Una dinamica osservata anche dal giovane ricercatore di Chicago, Loukas Karabarbounis, che sulla base di dati Ocse tra il 1975 e il 2001, ha mostrato come le principali riforme nei paesi avanzati abbiano seguito le preferenze dei gruppi più ricchi. Sulla base di questi risultati, Gilens e Page hanno stabilito che i regimi politici moderni assomigliano sempre meno a democrazie maggioritarie e sempre più a sistemi a “pluralismo distorto”, dove alcune voci si sentono molto più di altre. E, per fare sentire la propria voce al Congresso, a partire dall’approvazione del Dodd-Frank, la finanza Usa ha speso 1,5 miliardi di dollari solo in attività di lobbisti registrati, mentre le spese della lobby finanziaria nelle istituzioni europee sono stimate essere di almeno 143 milioni di euro l’anno. Investimenti molto fruttuosi: alcuni ricercatori della University of Kansas and Washington hanno calcolato che, per ogni dollaro investito in attività di lobbying, la capacità d’influenza così acquistata porta alle grandi aziende statunitensi ritorni di circa 220 dollari: il 22.000%. D’altro canto, la dimensione del settore finanziario, che nei paesi più ricchi sta tra il 300 e il 500% del pil, implica conseguenze di breve periodo sul resto del sistema economico che rendono difficilissimo intervenire anche per i governi con le migliori intenzioni riformatrici.
Eppure, spiega Martin Wolf sul Financial Times, il fatto che la fase più acuta della crisi sia lontana non implica che non ci sia necessità di rendere il sistema meno instabile e più flessibile durante le crisi connaturate all’economia capitalistica.
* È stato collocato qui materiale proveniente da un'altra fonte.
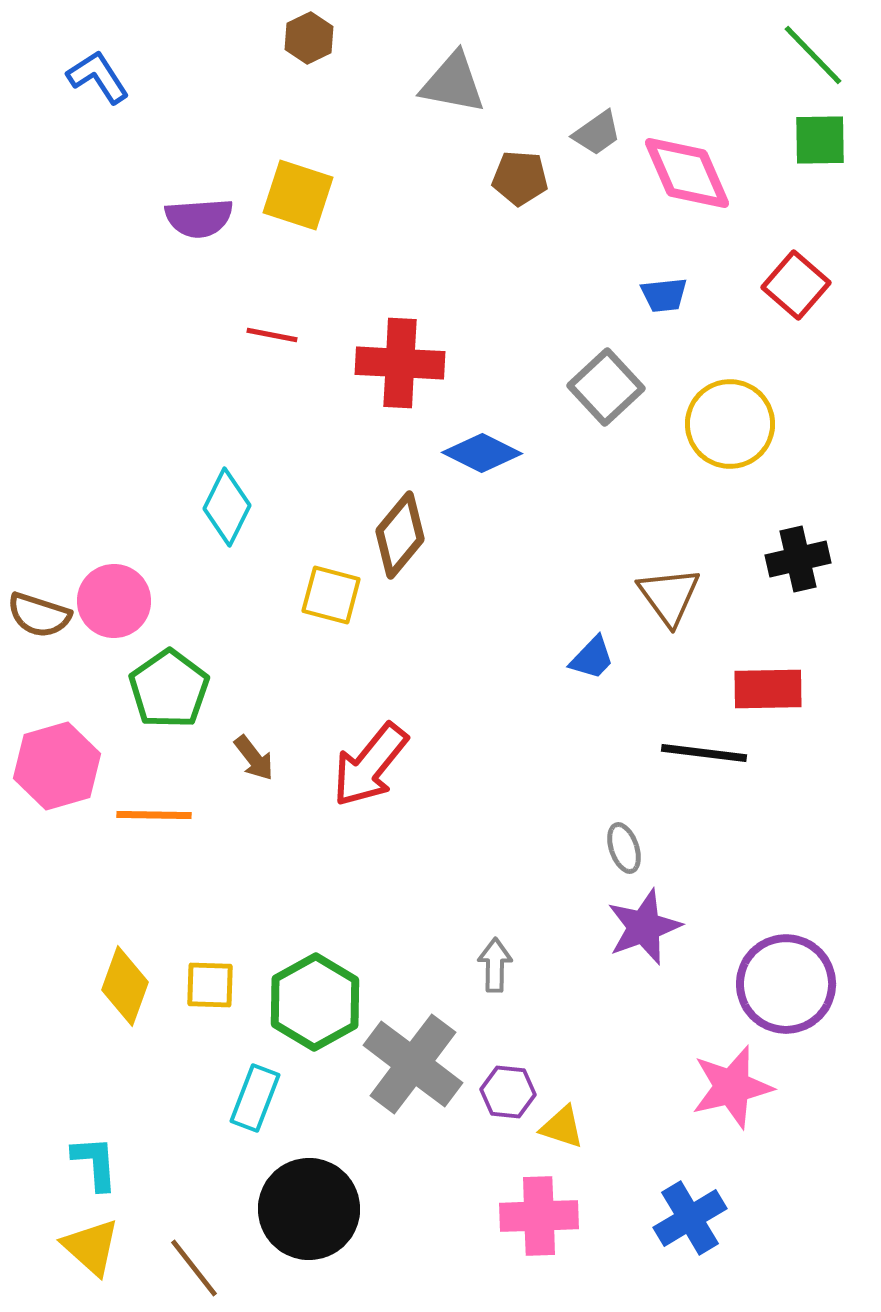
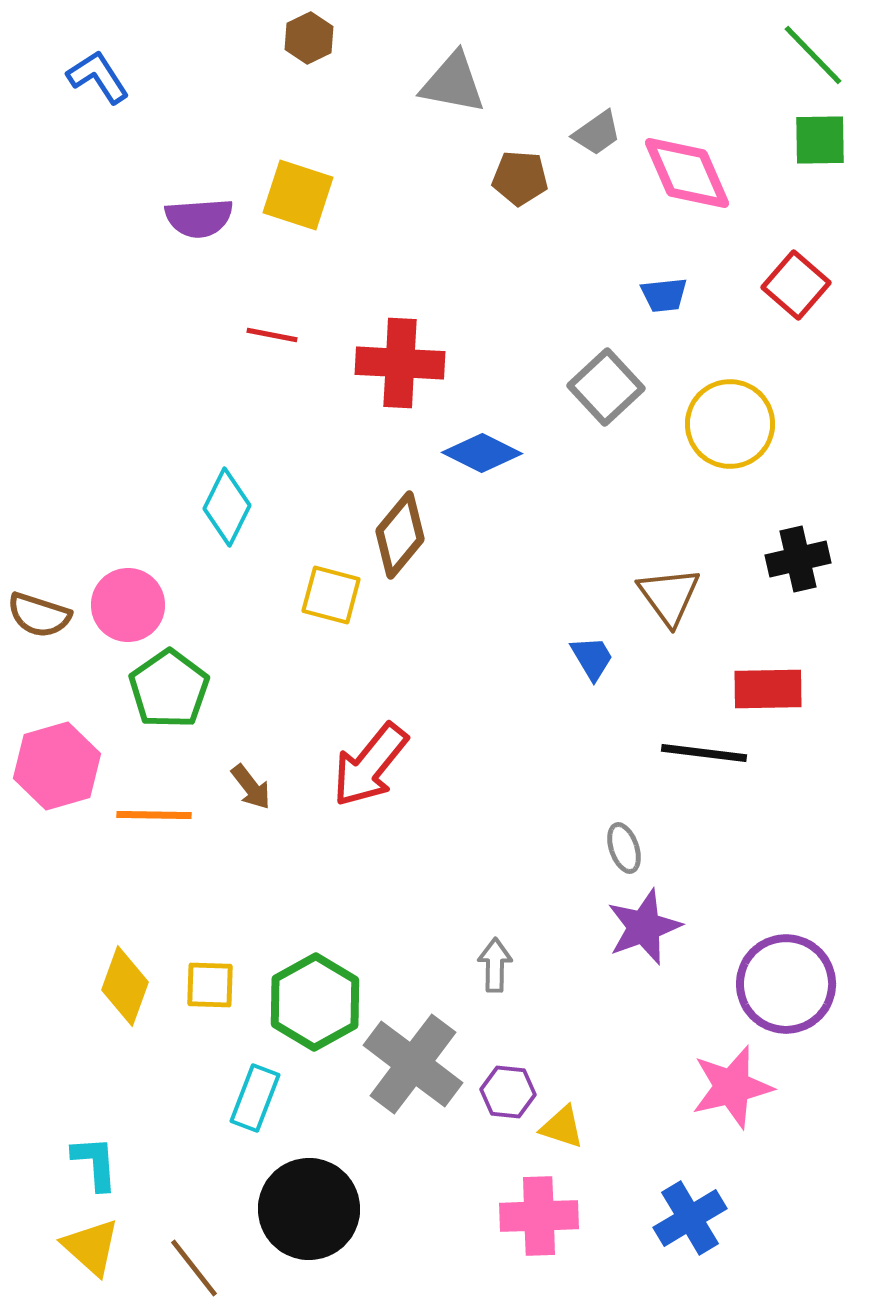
pink circle at (114, 601): moved 14 px right, 4 px down
blue trapezoid at (592, 658): rotated 75 degrees counterclockwise
brown arrow at (254, 758): moved 3 px left, 29 px down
Una di queste proposte fu formulata nel 1933 da 40 economisti dell’Università di Chicago. Il cosiddetto “Chicago plan” prevedeva tra l’altro che le banche avessero una garanzia del 100% sui propri depositi, spezzando in questo modo la creazione incontrollata di credito e moneta che, nell’attuale sistema, crea instabilità e crolli del mercato.
Uno studio del 2012 del Fondo monetario internazionale ha stimato che così verrebbe ridotta di molto l’instabilità finanziaria, sarebbero impossibili corse agli sportelli dettate da crisi di fiducia verso le banche, si ridurrebbero fortemente i debiti pubblici e il pil globale aumenterebbe di almeno il 10%. Scommesse su come andrà a finire?